*Liste des tâches*
A – Dans l'article ci-dessous sur le droit d'auteur, réécrivez plus brièvement le paragraphe qui commence par « L'agence PricewaterhouseCoopers LLP », en conservant ses faits principaux.
B – Rédigez la suite de l'article sur le droit d'auteur en reprenant juste après sa dernière phrase.

*Texte fourni*
=======
Modifier la loi sur les droits d'auteurs étoufferait la création

Clément Solym - 11.03.2011

Edition - Justice - droit - auteur - etouffer


Les investissements réalisés dans les nouveaux contenus en Angleterre représentent une somme de 4,3 milliards £. Or, sur cette somme, 1,6 milliard £ l'a été dans les arts et la littérature. Des statistiques qui portent sur l'année 2007, indique un rapport cité par The Bookseller.

L'agence PricewaterhouseCoopers LLP qui a remis son enquête à la Copyright Licensing Agency, montre cependant que dans ce contexte, une modification de la législation sur le droit d'auteur porterait alors un coup dur, très dur, au monde littéraire. L'étude explique que 770.000 personnes (auteurs, artistes et développeurs de logiciels) seraient en effet concernées par la modification de la législation.

Dès lors, les changements, censés profiter à des firmes comme Google, qui a reproduit des oeuvres « au détriment des créateurs de contenu », impacteraient toute la création, souligne le CLA. Une décision qui serait très risquée, au point d'étouffer la littérature et la création, qui représente environ 8 % du PIB de l'Angleterre, souligne Kevin Fitzgeral.
=======
*Données enregistrées*
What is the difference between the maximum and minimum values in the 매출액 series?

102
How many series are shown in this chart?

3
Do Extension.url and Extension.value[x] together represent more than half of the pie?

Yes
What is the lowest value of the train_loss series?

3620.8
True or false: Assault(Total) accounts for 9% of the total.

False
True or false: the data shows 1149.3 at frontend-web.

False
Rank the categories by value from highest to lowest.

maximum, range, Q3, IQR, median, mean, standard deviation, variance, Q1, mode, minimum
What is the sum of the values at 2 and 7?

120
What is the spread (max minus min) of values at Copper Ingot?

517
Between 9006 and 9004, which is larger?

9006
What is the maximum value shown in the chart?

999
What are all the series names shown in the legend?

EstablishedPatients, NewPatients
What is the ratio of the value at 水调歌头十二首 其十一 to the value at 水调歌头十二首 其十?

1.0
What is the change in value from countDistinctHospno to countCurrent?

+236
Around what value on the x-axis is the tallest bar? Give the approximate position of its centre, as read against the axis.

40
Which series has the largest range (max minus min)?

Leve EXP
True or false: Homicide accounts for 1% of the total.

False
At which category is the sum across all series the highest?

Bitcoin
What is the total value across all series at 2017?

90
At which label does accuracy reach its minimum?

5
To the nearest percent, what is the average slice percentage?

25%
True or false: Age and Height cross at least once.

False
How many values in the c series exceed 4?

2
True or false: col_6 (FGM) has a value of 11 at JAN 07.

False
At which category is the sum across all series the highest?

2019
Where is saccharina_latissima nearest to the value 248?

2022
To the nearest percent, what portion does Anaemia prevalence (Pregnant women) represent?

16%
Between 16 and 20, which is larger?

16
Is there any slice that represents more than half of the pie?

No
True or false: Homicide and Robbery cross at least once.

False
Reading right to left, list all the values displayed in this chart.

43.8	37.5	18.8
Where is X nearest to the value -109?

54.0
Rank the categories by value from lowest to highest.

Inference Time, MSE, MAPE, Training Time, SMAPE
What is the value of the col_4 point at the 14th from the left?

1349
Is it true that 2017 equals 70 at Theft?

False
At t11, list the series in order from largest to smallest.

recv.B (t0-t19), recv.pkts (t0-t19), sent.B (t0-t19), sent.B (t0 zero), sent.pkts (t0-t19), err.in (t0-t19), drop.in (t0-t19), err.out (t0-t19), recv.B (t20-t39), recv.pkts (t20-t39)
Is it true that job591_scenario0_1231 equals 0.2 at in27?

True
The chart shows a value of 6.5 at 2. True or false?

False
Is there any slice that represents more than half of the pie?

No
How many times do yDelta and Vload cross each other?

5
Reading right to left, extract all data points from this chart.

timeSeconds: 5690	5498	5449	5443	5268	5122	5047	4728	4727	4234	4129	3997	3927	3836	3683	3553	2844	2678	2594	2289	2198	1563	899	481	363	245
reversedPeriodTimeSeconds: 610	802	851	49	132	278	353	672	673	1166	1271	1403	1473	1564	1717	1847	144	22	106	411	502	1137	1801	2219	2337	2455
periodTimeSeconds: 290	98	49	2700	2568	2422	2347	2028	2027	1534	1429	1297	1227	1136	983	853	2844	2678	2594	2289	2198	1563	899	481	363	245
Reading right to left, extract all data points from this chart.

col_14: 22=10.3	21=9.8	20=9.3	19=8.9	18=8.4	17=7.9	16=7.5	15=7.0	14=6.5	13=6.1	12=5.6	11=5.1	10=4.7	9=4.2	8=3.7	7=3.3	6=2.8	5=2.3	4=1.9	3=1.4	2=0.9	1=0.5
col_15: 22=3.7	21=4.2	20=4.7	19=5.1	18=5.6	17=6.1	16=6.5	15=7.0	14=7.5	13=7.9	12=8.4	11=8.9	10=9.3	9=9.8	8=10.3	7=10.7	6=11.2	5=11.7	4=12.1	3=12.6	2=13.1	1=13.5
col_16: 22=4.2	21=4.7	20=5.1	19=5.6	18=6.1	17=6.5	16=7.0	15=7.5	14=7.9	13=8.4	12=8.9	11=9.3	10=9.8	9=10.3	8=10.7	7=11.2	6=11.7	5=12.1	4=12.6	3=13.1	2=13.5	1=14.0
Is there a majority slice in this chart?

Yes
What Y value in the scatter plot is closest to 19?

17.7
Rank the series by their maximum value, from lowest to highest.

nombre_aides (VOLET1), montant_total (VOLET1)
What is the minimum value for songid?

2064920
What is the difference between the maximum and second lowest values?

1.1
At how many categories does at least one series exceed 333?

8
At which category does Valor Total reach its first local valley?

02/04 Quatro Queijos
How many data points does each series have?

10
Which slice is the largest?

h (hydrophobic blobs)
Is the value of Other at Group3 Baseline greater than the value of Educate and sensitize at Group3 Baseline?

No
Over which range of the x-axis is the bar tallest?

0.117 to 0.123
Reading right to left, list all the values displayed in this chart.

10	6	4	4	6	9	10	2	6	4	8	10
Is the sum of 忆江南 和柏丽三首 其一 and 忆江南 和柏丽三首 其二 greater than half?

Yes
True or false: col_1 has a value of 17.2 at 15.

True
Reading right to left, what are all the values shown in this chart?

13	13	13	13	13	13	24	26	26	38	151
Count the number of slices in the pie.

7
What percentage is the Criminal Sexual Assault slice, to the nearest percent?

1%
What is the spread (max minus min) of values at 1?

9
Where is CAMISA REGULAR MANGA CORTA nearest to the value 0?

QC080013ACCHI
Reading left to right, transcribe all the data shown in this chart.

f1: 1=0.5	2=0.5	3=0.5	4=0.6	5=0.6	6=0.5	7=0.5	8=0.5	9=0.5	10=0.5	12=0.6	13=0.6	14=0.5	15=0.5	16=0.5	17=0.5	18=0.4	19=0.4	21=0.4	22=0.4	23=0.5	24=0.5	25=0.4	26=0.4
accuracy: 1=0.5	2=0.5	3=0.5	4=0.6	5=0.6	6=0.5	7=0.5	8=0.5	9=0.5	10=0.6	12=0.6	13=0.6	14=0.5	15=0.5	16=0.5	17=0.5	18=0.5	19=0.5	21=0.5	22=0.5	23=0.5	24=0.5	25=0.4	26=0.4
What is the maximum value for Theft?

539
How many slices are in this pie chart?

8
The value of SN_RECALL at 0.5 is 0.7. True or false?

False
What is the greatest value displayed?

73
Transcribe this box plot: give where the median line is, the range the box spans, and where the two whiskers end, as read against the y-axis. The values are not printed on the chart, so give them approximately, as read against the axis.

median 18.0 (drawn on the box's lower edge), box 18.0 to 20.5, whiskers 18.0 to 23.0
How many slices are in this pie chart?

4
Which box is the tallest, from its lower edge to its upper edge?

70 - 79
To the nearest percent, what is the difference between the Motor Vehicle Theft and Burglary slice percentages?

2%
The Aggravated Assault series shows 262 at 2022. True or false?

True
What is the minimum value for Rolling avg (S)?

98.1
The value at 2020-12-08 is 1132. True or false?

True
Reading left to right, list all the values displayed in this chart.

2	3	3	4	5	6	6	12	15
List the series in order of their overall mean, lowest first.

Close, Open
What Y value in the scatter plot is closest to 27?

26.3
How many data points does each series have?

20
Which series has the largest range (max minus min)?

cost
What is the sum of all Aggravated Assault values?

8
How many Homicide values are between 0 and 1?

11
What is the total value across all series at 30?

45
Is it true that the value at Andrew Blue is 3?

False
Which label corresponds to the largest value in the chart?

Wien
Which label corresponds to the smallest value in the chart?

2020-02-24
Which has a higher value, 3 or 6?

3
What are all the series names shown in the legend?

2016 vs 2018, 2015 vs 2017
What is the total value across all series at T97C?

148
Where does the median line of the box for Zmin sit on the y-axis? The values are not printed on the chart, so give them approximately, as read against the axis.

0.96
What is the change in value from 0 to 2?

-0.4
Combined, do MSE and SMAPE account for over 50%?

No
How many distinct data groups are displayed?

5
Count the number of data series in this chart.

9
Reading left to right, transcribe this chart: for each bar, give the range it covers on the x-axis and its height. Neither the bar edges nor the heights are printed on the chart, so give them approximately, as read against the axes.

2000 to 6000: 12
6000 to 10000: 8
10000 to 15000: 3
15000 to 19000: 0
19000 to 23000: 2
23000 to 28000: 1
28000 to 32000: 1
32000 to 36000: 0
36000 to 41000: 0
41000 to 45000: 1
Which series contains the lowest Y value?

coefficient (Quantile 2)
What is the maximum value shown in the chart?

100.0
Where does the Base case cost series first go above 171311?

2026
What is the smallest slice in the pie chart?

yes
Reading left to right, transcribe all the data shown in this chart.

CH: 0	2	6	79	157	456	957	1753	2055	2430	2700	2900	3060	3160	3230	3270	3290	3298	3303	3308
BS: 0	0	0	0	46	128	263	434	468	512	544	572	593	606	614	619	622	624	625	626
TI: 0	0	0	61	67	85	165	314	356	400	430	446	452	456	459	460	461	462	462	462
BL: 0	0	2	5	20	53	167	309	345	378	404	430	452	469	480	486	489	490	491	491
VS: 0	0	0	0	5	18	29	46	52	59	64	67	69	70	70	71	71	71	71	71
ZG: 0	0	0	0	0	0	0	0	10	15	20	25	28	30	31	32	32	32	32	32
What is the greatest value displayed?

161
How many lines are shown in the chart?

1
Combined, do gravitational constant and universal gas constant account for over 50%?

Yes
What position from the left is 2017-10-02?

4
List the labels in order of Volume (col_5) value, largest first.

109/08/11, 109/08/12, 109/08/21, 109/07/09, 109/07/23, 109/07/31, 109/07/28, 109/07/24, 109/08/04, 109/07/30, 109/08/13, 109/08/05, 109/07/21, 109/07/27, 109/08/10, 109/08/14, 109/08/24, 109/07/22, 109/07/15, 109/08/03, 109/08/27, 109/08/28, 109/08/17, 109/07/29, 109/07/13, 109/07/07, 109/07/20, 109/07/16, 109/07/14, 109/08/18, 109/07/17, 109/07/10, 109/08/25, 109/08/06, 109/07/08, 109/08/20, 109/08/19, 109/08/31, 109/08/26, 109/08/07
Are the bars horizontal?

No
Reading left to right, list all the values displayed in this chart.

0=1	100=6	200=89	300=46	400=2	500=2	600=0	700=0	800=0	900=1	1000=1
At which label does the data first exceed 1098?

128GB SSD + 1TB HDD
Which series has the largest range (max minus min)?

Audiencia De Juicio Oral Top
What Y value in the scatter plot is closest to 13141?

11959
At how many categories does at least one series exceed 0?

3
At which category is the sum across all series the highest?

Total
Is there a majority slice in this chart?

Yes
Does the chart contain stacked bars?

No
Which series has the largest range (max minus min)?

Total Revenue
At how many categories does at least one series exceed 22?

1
=======
*Réponses par numéro*
A – D'après une enquête de PricewaterhouseCoopers LLP remise à la Copyright Licensing Agency, modifier la législation sur le droit d'auteur porterait un coup très dur au monde littéraire et concernerait 770 000 personnes : auteurs, artistes et développeurs de logiciels.

B –
« Le rapport de PwC fournit la preuve que le système du droit d'auteur actuel stimule l'innovation au Royaume-Uni. En fait, le piratage étant l'une des plus grandes menaces, nous devrions concentrer notre énergie sur l'application des lois existantes plutôt que d'en introduire de nouvelles », ajoute-t-il.

Le droit d'auteur, pierre angulaire des industries créatives, « est vital pour l'économie britannique », insiste Kevin. Petite parenthèse, vous avouerez qu'il est compliqué d'accorder du crédit à une personne nommée Kevin. Et si vous connaissiez mon beau-frère, définitivement, vous ne pourriez pas. Fin de la parenthèse.

« Nous devons encourager les gens à créer et innover et les récompenser lorsqu'ils le font, plutôt que de permettre à toute personne - que ce soient les pirates ou les agrégateurs de contenu - de pouvoir gratuitement profiter des efforts des autres », conclut avec brio Kevin.